Forty residents grouped into two sessions in Kamonyi district, Southern Province have finished basic training in cooperatives operations, management skills, and business initiatives through self-help groups.The three-day training facilitated by Global Civic Sharing Rwanda (GCS Rwanda), a South Korean nonprofit organization that aims at creating economic self-reliance for the communities in Kamonyi district started on 31st August to 3rd September.
It was funded by Korea International Cooperation Agency (KOICA) under self-reliance Project for vulnerable People based on Civil empowerment in Rwanda.
This training, organized in full respect of all measures of meant to fight against COVID-19 namely hand washing, social distancing, masks wearing and fever testing aimed at equipping trainees with the best practices of good cooperative operations and development of its member.
Trainees came from various cooperatives including KOPUINYA, a cooperative of traders for agricultural products, and KOABINYA, a cooperative of farmers of Vegetables and self-help groups (SGHs).
Other trainees came from Self help groups (SGHs) located in Nyarubaka Sector, Kamonyi district including Kigusa, Ruyanza, Gitare, Nyagishubi and Kambyeyi cells.
The trainees included 22 males and 18 females. They were introduced to the principles and values of cooperatives in Rwanda, enhanced skills related to the best practices of a good cooperative, and provision of skills on cooperative management.

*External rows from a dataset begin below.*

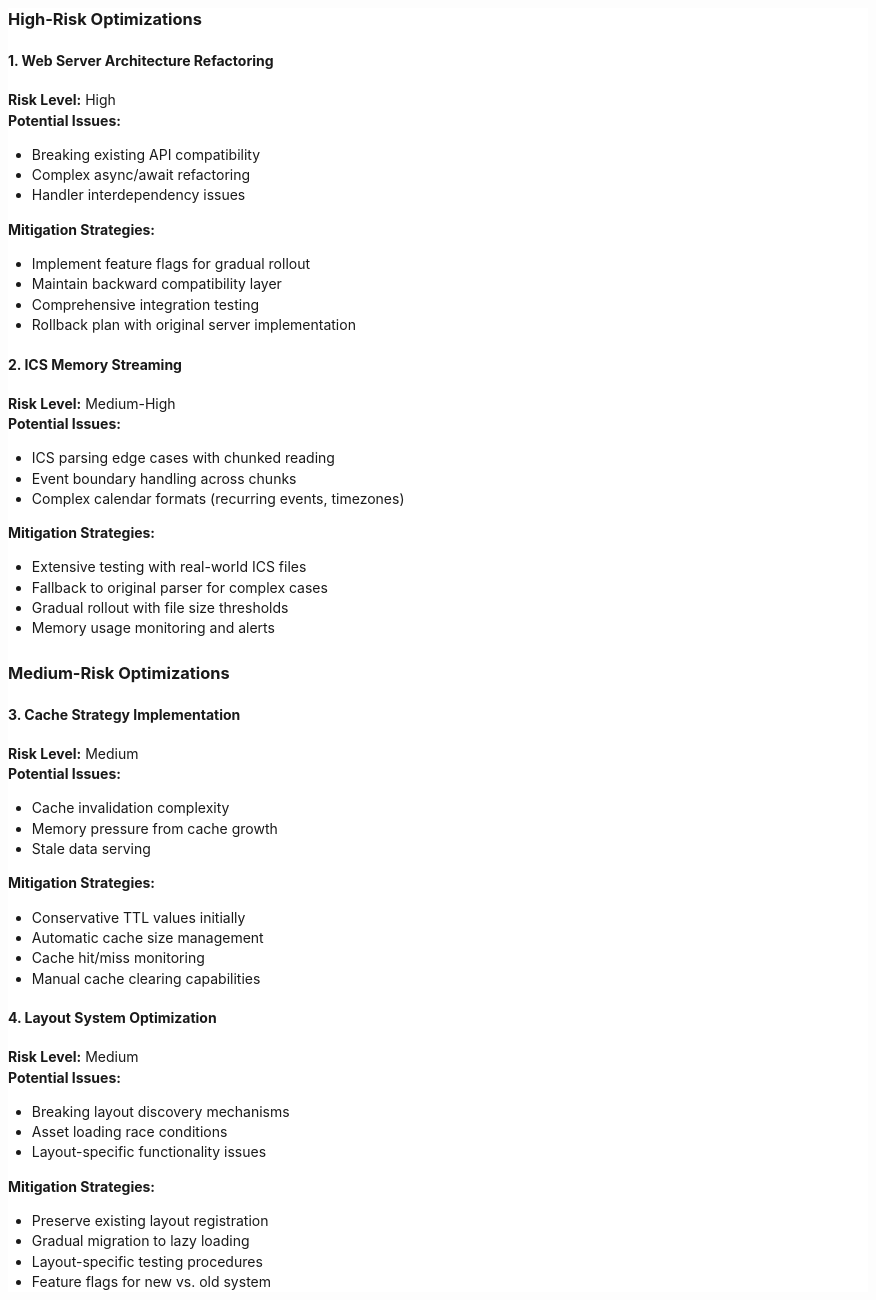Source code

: ### High-Risk Optimizations

#### 1. Web Server Architecture Refactoring
**Risk Level:** High  
**Potential Issues:**
- Breaking existing API compatibility
- Complex async/await refactoring
- Handler interdependency issues

**Mitigation Strategies:**
- Implement feature flags for gradual rollout
- Maintain backward compatibility layer
- Comprehensive integration testing
- Rollback plan with original server implementation

#### 2. ICS Memory Streaming
**Risk Level:** Medium-High  
**Potential Issues:**
- ICS parsing edge cases with chunked reading
- Event boundary handling across chunks
- Complex calendar formats (recurring events, timezones)

**Mitigation Strategies:**
- Extensive testing with real-world ICS files
- Fallback to original parser for complex cases
- Gradual rollout with file size thresholds
- Memory usage monitoring and alerts

### Medium-Risk Optimizations

#### 3. Cache Strategy Implementation
**Risk Level:** Medium  
**Potential Issues:**
- Cache invalidation complexity
- Memory pressure from cache growth
- Stale data serving

**Mitigation Strategies:**
- Conservative TTL values initially
- Automatic cache size management
- Cache hit/miss monitoring
- Manual cache clearing capabilities

#### 4. Layout System Optimization
**Risk Level:** Medium  
**Potential Issues:**
- Breaking layout discovery mechanisms
- Asset loading race conditions
- Layout-specific functionality issues

**Mitigation Strategies:**
- Preserve existing layout registration
- Gradual migration to lazy loading
- Layout-specific testing procedures
- Feature flags for new vs. old system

Both cooperatives (KOPUINYA and KOABINYA) were selected by GCS to enhance members’ skills.
“We have trained them about basic skills on how cooperatives operate. Every member plays his or her role, in management and supervision, team coordination. They should keep these skills at heart and put them to good use,” Gisele Mukakimenyi, a trainer said.
The training fits in the Rwandan government policy to grow the cooperative sector for sustainable development.
The cooperative program launched in 2000 was designed as a development approach helping the country to achieve middle-income status by 2020 and to increase the annual GDP growth to 10%.
Available figures from Rwanda Cooperatives Agency (RCA) indicate that there are 9,597 cooperatives in the country as of 2019, comprising of 2.69million men and over 2.14million women.
These cooperatives operate in various economic activities including agriculture, livestock, commerce, service, transport, handcraft, among others.
Other cooperatives also work in Savings and Credit Cooperatives (SACCOS).
“We appreciate the skills we have gained, we have been taught the way cooperatives work effectively and the way profits can’t be shared but continue developing it. We are supposed to have equal shares in the cooperative and let every member have their voice heard as a matter of transparency,” Jean Bosco Rutabana, a trainee said.
“Many cooperatives have collapsed due to lack of basic skills in management.”
Aimable TWAGIRAYEZU, The Project Manager told KT Press “Global Civic Sharing Rwanda planned Cooperative training to KOPUINYA, KOABINYA and other SHGs representatives because we have been supporting them from 2015 through saving based activities. We wish they can grow in size and capital in line with National Program so as to generate more income, promote the culture of working together among others.”
“We expect that the trainees will on a direct basis, disseminate the acquired skills to their colleagues and on an indirect basis to Nyarubaka sector at large, for further discussion and improvement of cooperatives’ operation among existing cooperatives, thus helping to design new developmental approaches to those who wish to establish new Cooperatives,” TWAGIRAYEZU adds.
Twagirayezu lauded participants and stakeholders of this particular training.
“Effective collaboration and partnership of GCS Rwanda, Governemnt entities, and various participants will make the Project sustainable,” he said.